Does the AVI play on the computer? There may be some sort of copy-protection being triggered as you're trying to back the movie up. Does it give you a problem when you back up other files?


----------



## arcurif (Jun 17, 2006)

The AVI movie plays on the computer, and I can back up files other than movies.


----------



## arcurif (Jun 17, 2006)

any more suggestions??


----------



## Zazula (Apr 27, 2006)

I've experienced numerous times the CRC error on dvd's, and always the culprit was a scratched or dirty disc. Now, I understand that you already said the dvd is in mint condition, but I share the exact same experience with you: a perfectly looking dvd that plays ok, but simply cannot be backed up due to the CRC error appearance. My observations:

The dvd playback, especially in computer dvd players, is highly tolerant of faults due to scratches or dirtiness. That fact alone, does not mean that the dvd is in perfect condition. I have a high-end home dvd player and, let me tell you, it is not at all fault-tolerant to the very same dvd's. I've almost concluded that the cheaper the better (in the "play-them-all" sense)... Generally speaking, we can safely say that different drives react differently to scratches or dirtiness; for some strange reason they don't all share the same level of sensitivity on this matter.
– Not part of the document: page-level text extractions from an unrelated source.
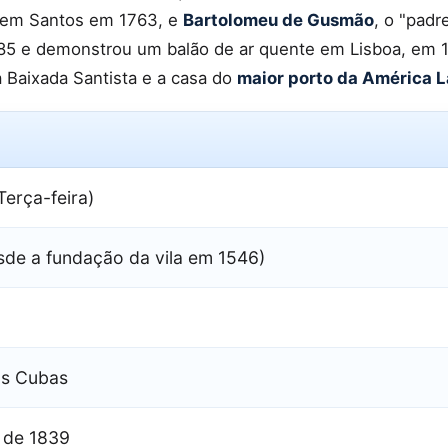
u em Santos em 1763, e
Bartolomeu de Gusmão
, o "padr
 1685 e demonstrou um balão de ar quente em Lisboa, em
a Baixada Santista e a casa do
maior porto da América L
Terça-feira)
sde a fundação da vila em 1546)
ás Cubas
o de 1839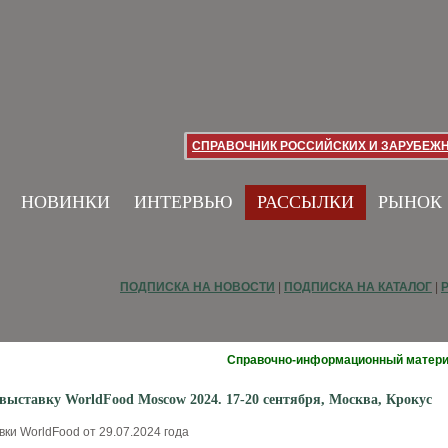
СПРАВОЧНИК РОССИЙСКИХ И ЗАРУБЕЖ
НОВИНКИ
ИНТЕРВЬЮ
РАССЫЛКИ
РЫНОК
ПОДПИСКА НА НОВОСТИ
|
ПОДПИСКА НА КАТАЛОГ
|
D
Справочно-информационный матер
выставку WorldFood Moscow 2024. 17-20 сентября, Москва, Крокус
ки WorldFood от 29.07.2024 года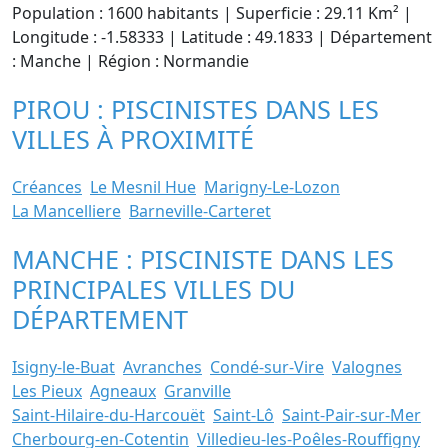
Population : 1600 habitants | Superficie : 29.11 Km² |
Longitude : -1.58333 | Latitude : 49.1833 | Département
: Manche | Région : Normandie
PIROU : PISCINISTES DANS LES
VILLES À PROXIMITÉ
Créances
Le Mesnil Hue
Marigny-Le-Lozon
La Mancelliere
Barneville-Carteret
MANCHE : PISCINISTE DANS LES
PRINCIPALES VILLES DU
DÉPARTEMENT
Isigny-le-Buat
Avranches
Condé-sur-Vire
Valognes
Les Pieux
Agneaux
Granville
Saint-Hilaire-du-Harcouët
Saint-Lô
Saint-Pair-sur-Mer
Cherbourg-en-Cotentin
Villedieu-les-Poêles-Rouffigny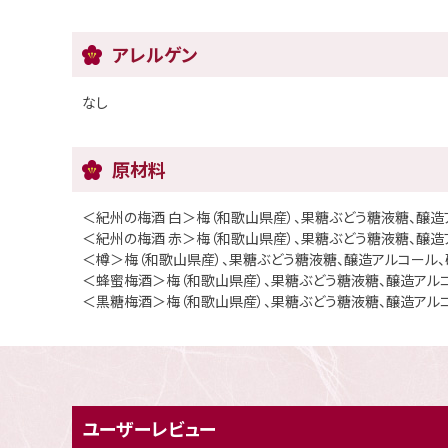
アレルゲン
なし
原材料
＜紀州の梅酒 白＞梅（和歌山県産）、果糖ぶどう糖液糖、醸造
＜紀州の梅酒 赤＞梅（和歌山県産）、果糖ぶどう糖液糖、醸
＜樽＞梅（和歌山県産）、果糖ぶどう糖液糖、醸造アルコール、
＜蜂蜜梅酒＞梅（和歌山県産）、果糖ぶどう糖液糖、醸造アルコ
＜黒糖梅酒＞梅（和歌山県産）、果糖ぶどう糖液糖、醸造アルコ
ユーザーレビュー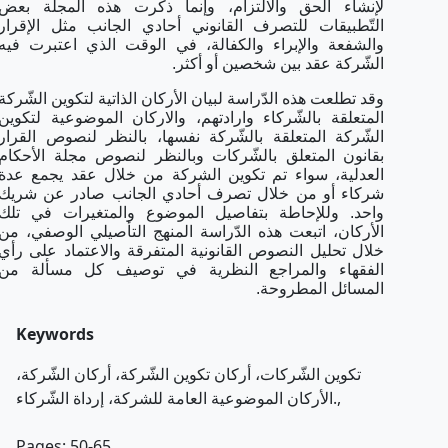
لإنشاء الحق والالتزام، وإنما ذكرت هذه المجلة بعض
التّطبيقات للتصرف القانوني أحادي الجانب مثل الإقرار
والشفعة والإبراء والكفالة، في الوقت الذي اعتبرت فيه
الشّركة عقد بين شخصين أو أكثر.
وقد تطلعت هذه الدّراسة لبيان الأركان الذاتية لتكوين الشّركة
المتعلقة بالشّركاء وارادتهم، والاركان الموضوعية لتكوين
الشّركة المتعلقة بالشّركة نفسها، بالنظر لنصوص القرار
بقانون المتعلق بالشّركات وبالنظر لنصوص مجلة الأحكام
العدلية، سواء تم تكوين الشركة من خلال عقد يجمع عدة
شركاء أو من خلال تصرف أحادي الجانب صادر عن شريك
واحد. وللإحاطة بتفاصيل الموضوع والمتغيرات في تلك
الأركان، اتبعت هذه الدّراسة المنهج التأصيلي الوصفي، من
خلال تحليل النصوص القانونية المتفرقة والاعتماد على رأي
الفقهاء والمراجع النظرية في توصيف كل مسألة من
المسائل المطروحة.
Keywords
تكوين الشّركات، أركان تكوين الشّركة، أركان الشّركة،
الأركان الموضوعية العامة للشركة، إرداة الشّركاء.,
Pages: 50-65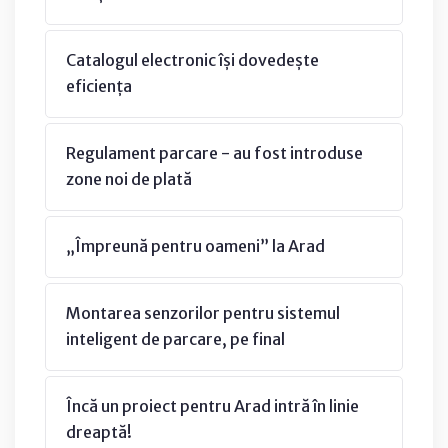
Catalogul electronic își dovedește
eficiența
Regulament parcare - au fost introduse
zone noi de plată
„Împreună pentru oameni” la Arad
Montarea senzorilor pentru sistemul
inteligent de parcare, pe final
Încă un proiect pentru Arad intră în linie
dreaptă!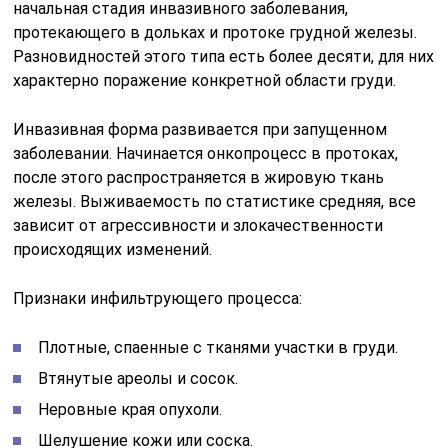
начальная стадия инвазивного заболевания,
протекающего в дольках и протоке грудной железы.
Разновидностей этого типа есть более десяти, для них
характерно поражение конкретной области груди.
Инвазивная форма развивается при запущенном
заболевании. Начинается онкопроцесс в протоках,
после этого распространяется в жировую ткань
железы. Выживаемость по статистике средняя, все
зависит от агрессивности и злокачественности
происходящих изменений.
Признаки инфильтрующего процесса:
Плотные, спаенные с тканями участки в груди.
Втянутые ареолы и сосок.
Неровные края опухоли.
Шелушение кожи или соска.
So, if I were you, I'd first get the disc cleaned at a professional-level piece of equipment (I've been seeing these at dvd-clubs) and try again. But then again, if I was experiencing the CRC error again after that, I'd probably blame the condition of my dvd disc and not my pc or my software. Why? Because I've found myself not being able to back up a specific dvd of mine, and having absolutely no problem at backing up another specimen of the same title.

And, btw, whoever has small children home can for sure fully understand who's usually behind these "magically-appearing" scratches that call for almost weekly backups...:laugh:


----------